(Extract):
※ ※ ※
The Only 4 Things a Vegetable Garden Needs


One of my favorite children's books is "Bear and Bunny Grow Tomatoes." The two characters are friends and neighbors. Bear plants a garden the right way (preparing the soil, getting rid of rocks, weeding, etc.) while Bunny throws seeds in a plot of dirt and then relaxes by the pool for the rest of the summer. At the end, the diligent gardener gets a great harvest and the slack one gets nothing, until Bear gives Bunny his extras. (See also: Gardening Lessons Learned the Hard Way)

I love the book because I so closely identify with Bunny as a gardener. However, as diligent as I tried to be, none of my own gardening efforts ever yielded results. Trying hard didn't appear to be the magic ingredient in a successful garden.

Last year, I decided to make growing a garden a new year's goal. When a Living Social offer on a gardening class popped into my inbox, I quickly signed up. The deal was a four-hour class with the promise that I could learn the basics from a real-life gardener. The instructor overturned conventional wisdom that didn't work in real life. Most importantly, I learned that if you don't have four simple ingredients, nothing else matters. Here are the basics to growing a garden.
※ ※ ※
[Dataset items]

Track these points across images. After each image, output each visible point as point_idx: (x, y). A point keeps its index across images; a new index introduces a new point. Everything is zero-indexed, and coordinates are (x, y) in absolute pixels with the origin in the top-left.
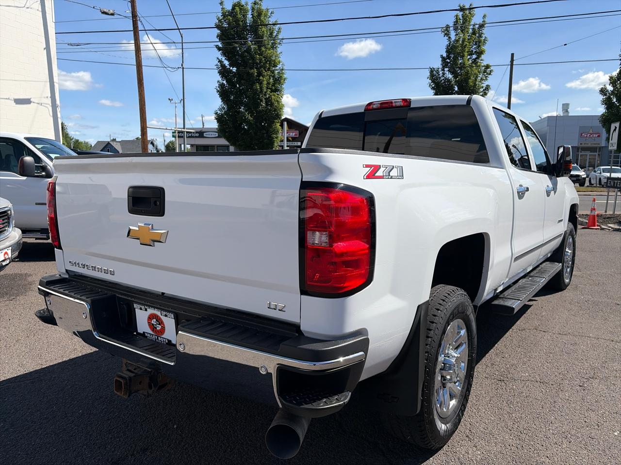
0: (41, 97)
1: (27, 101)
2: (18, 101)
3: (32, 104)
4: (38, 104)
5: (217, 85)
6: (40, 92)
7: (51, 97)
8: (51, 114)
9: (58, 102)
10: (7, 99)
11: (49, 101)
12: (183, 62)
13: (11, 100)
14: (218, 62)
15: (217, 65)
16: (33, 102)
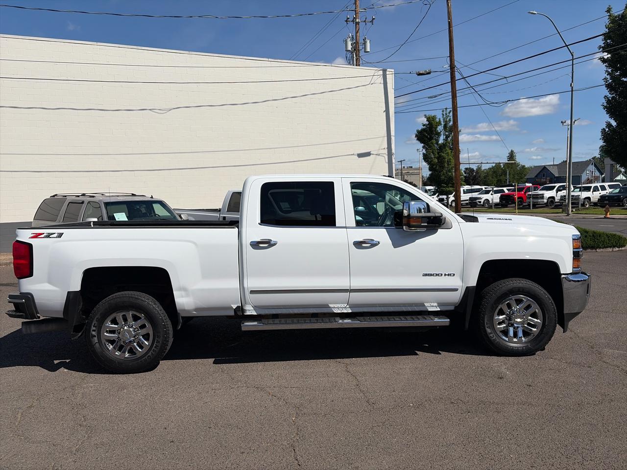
0: (379, 150)
1: (368, 154)
2: (361, 155)
3: (371, 156)
4: (377, 155)
5: (604, 101)
6: (379, 145)
7: (387, 148)
8: (387, 161)
9: (393, 151)
10: (352, 155)
11: (386, 151)
12: (572, 82)
13: (355, 155)
14: (608, 75)
15: (605, 79)
16: (373, 154)
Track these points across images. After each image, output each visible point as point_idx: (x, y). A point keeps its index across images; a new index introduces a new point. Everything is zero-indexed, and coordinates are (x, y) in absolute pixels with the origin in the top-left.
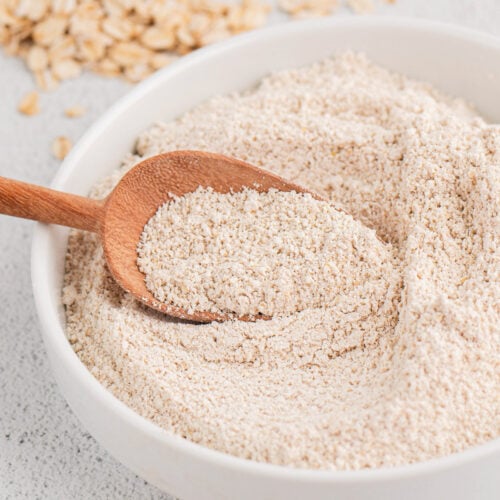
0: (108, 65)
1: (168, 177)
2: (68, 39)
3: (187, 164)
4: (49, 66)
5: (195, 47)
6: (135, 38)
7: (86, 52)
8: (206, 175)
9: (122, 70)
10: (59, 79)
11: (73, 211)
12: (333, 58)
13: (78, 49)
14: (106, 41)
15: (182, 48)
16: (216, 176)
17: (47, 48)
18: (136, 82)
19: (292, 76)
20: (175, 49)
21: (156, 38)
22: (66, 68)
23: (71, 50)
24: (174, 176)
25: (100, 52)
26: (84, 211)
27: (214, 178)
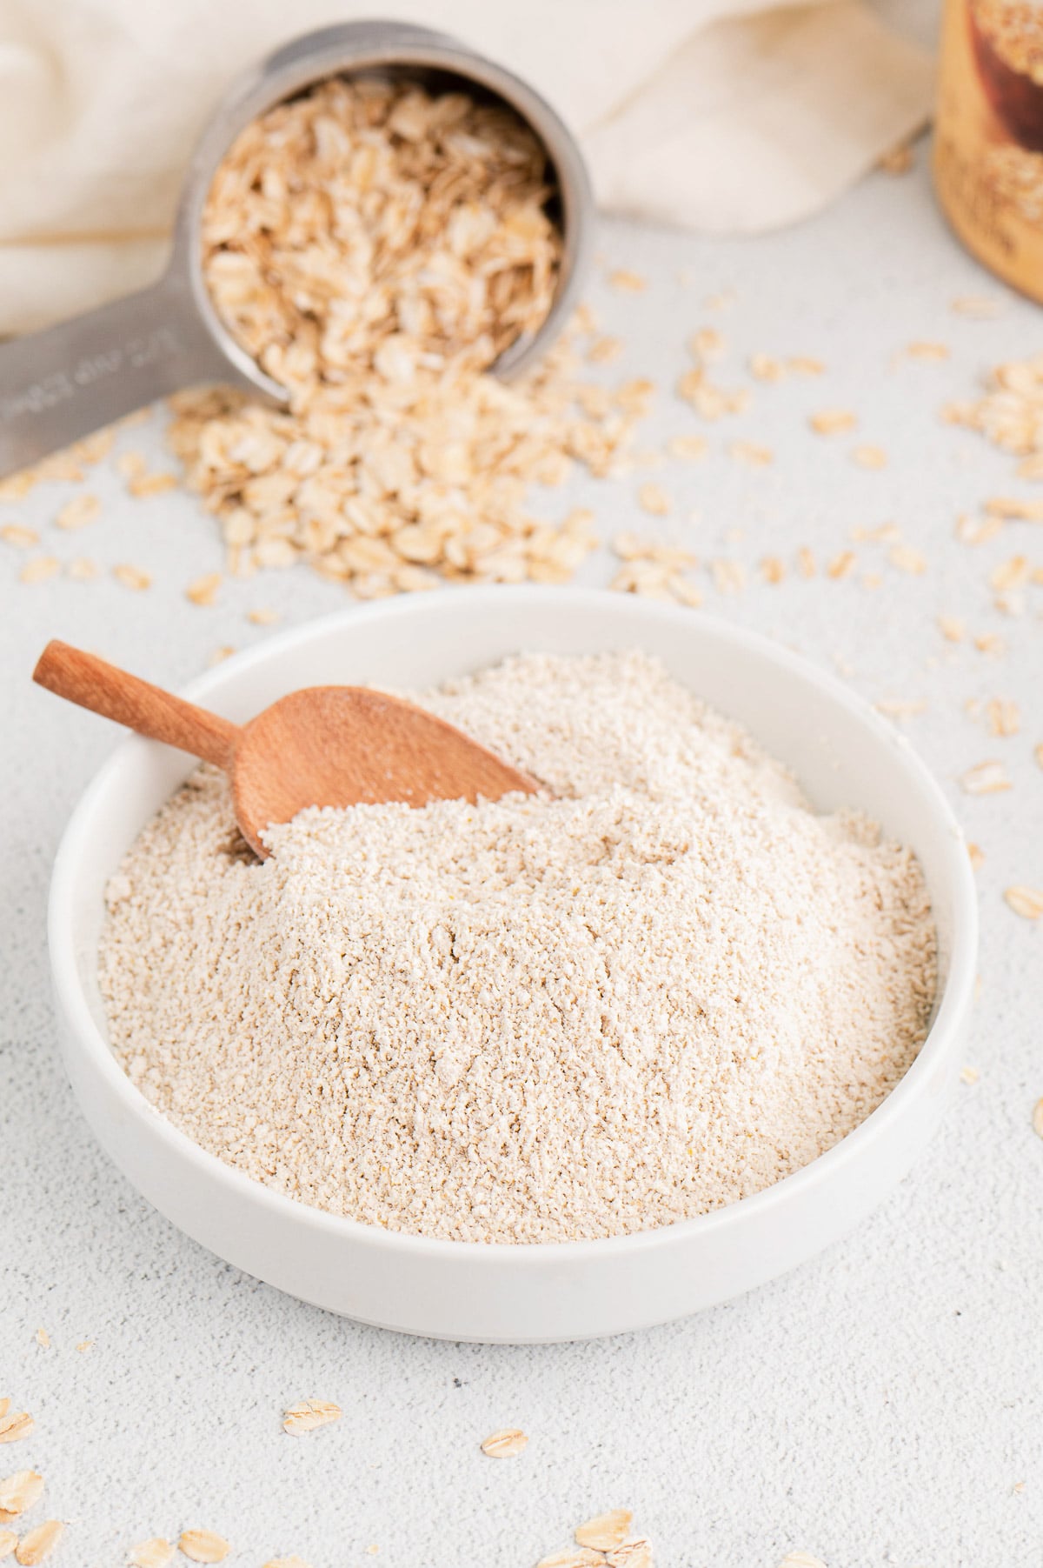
0: (334, 563)
1: (337, 722)
2: (289, 512)
3: (369, 709)
4: (253, 542)
5: (467, 572)
6: (385, 535)
7: (308, 537)
8: (392, 732)
9: (352, 575)
10: (259, 565)
11: (200, 724)
12: (614, 654)
13: (300, 529)
14: (343, 527)
15: (447, 567)
16: (405, 737)
17: (257, 515)
18: (365, 598)
19: (549, 665)
20: (436, 565)
21: (414, 543)
22: (275, 552)
23: (289, 528)
24: (346, 723)
25: (329, 541)
26: (215, 728)
27: (400, 740)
※ ※ ※
(Task A):
In the gardening article, how long was the class the writer signed up for?
(Task B):
Name every step of garden work that the gardening article says Bear carries out.
(Task C):
Resume the gardening article after its final sentence and keep it going.

(Answer section A):
Four hours.

(Answer section B):
Preparing the soil, getting rid of rocks, and weeding.

(Answer section C):
Great soil is essential to growing vegetables, fruits, and other plant life. Plants get their nutrients from the soil. So, for plants to thrive, they need soil with great nutrients. The first step is to evaluate your soil and, if needed, take steps to improve its composition.

The three main types of soil are clay, sandy, and silt. To develop loamy soil (the kind you want) from these types, mix in self-made or store-bought organic matter. You can add plant food, just as you can take vitamins and supplements for your body. But the best and cheapest nutrients come from real stuff like grass clippings, dead leaves, chopped-up tree prunings, etc.

Soil can also be classified by its pH level, such as acid, alkaline, or neutral. My instructor recommended getting garden soil tested to determine its pH. You can try testing yourself using a commercial device or work with your agricultural extension office or similar resource, which should provide testing services.

Most plants thrive at neutral levels although some, like blueberries, benefit from lower or higher levels. After you have received test results, make adjustments to the soil pH depending on the types of vegetables you hope to grow. If you need help with this step, visit a full-service garden center or enlist help of your local agricultural extension agent. (Note that I skipped this test because my soil looked good to me.)


Plants need lots of sun. The energy from sunlight is converted into chemical energy that fuels growth in a process called photosynthesis. My instructor advised that most vegetables need at least eight hours of sun every day.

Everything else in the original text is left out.